#### [Records supplied]
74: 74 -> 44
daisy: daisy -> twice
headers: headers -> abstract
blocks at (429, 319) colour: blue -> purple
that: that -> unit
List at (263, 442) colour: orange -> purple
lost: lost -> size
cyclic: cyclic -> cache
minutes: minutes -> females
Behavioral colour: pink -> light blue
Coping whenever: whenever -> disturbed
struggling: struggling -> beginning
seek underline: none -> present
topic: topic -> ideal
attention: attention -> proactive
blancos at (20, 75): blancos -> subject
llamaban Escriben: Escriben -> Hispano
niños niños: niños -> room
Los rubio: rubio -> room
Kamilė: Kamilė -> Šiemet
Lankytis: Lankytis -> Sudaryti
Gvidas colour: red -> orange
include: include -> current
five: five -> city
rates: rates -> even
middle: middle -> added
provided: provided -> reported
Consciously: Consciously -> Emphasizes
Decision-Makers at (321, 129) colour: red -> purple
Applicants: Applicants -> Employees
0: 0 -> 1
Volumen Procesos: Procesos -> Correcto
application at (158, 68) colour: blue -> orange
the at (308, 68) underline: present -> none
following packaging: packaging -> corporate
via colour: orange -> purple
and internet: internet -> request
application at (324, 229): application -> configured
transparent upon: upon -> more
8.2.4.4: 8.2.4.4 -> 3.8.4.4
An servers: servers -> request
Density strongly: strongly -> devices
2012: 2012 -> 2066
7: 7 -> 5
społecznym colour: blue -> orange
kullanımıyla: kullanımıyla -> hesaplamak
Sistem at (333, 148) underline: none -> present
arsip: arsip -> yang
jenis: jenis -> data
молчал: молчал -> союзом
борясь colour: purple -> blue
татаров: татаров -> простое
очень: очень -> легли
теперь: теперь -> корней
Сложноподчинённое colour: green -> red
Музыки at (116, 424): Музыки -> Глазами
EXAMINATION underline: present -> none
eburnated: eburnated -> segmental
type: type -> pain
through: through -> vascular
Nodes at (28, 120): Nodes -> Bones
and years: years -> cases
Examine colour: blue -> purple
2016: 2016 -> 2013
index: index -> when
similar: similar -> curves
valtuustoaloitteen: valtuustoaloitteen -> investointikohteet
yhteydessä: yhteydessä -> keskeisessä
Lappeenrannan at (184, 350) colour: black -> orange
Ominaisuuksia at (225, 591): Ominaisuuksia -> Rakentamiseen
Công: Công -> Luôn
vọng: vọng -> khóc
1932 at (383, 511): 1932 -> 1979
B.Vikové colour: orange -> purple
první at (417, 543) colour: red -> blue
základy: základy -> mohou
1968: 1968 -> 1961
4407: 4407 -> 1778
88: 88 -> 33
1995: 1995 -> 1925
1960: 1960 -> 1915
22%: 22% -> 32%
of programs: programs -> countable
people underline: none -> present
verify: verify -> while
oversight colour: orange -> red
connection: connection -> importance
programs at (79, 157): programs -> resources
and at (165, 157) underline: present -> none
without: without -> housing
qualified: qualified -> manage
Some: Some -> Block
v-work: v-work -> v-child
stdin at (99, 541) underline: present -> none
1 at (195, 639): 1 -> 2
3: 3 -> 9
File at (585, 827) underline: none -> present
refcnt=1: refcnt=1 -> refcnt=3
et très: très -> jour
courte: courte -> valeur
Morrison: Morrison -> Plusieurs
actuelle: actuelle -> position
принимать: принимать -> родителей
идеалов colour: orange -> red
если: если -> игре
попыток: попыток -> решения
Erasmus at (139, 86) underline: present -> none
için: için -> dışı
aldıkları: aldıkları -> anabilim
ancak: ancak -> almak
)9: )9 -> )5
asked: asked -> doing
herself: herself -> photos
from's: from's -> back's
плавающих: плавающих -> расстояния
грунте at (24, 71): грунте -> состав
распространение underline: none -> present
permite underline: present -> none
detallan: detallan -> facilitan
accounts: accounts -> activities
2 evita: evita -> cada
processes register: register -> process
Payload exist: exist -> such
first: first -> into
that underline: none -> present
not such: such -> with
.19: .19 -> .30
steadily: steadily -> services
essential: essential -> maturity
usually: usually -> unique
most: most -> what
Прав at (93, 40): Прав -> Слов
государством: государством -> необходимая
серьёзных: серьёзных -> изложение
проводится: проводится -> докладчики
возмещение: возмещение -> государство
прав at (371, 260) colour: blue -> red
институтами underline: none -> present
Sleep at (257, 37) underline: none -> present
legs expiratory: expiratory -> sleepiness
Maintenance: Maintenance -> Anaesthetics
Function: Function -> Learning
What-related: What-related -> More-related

#### [Exercise directions]
Extract every line in the entries above that contains the word "application".

#### [Solution]
application at (158, 68) colour: blue -> orange
application at (324, 229): application -> configured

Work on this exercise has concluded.